───── Study material ─────
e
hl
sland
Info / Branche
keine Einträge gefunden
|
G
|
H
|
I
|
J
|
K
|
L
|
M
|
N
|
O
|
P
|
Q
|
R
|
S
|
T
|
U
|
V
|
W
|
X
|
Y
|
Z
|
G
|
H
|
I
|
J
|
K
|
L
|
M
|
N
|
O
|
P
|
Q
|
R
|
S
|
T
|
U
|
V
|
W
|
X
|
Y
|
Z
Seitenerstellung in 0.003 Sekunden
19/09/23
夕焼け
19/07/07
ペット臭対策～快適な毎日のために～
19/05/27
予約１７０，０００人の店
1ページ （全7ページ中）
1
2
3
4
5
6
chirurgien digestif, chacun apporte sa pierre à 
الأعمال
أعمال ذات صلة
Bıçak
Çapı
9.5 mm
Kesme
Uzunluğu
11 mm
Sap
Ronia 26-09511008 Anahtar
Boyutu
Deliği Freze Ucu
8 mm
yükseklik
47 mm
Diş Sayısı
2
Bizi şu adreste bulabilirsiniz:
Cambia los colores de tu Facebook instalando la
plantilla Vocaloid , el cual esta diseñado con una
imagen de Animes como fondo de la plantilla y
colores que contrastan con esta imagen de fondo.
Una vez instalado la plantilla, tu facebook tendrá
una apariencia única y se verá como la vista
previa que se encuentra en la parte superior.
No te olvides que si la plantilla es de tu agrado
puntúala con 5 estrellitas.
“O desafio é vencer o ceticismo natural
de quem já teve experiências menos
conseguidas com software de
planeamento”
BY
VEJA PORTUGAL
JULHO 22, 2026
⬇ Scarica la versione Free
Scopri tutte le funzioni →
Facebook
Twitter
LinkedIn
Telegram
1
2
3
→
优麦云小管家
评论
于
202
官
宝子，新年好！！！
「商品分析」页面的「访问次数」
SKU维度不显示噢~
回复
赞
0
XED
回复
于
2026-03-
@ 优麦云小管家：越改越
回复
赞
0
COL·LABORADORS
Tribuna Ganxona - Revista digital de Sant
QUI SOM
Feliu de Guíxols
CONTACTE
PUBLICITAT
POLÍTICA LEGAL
─────
- [Task directions]: Copy only the lines in the listing that contain "como".

- [Result for this task]:
imagen de Animes como fondo de la plantilla y
una apariencia única y se verá como la vista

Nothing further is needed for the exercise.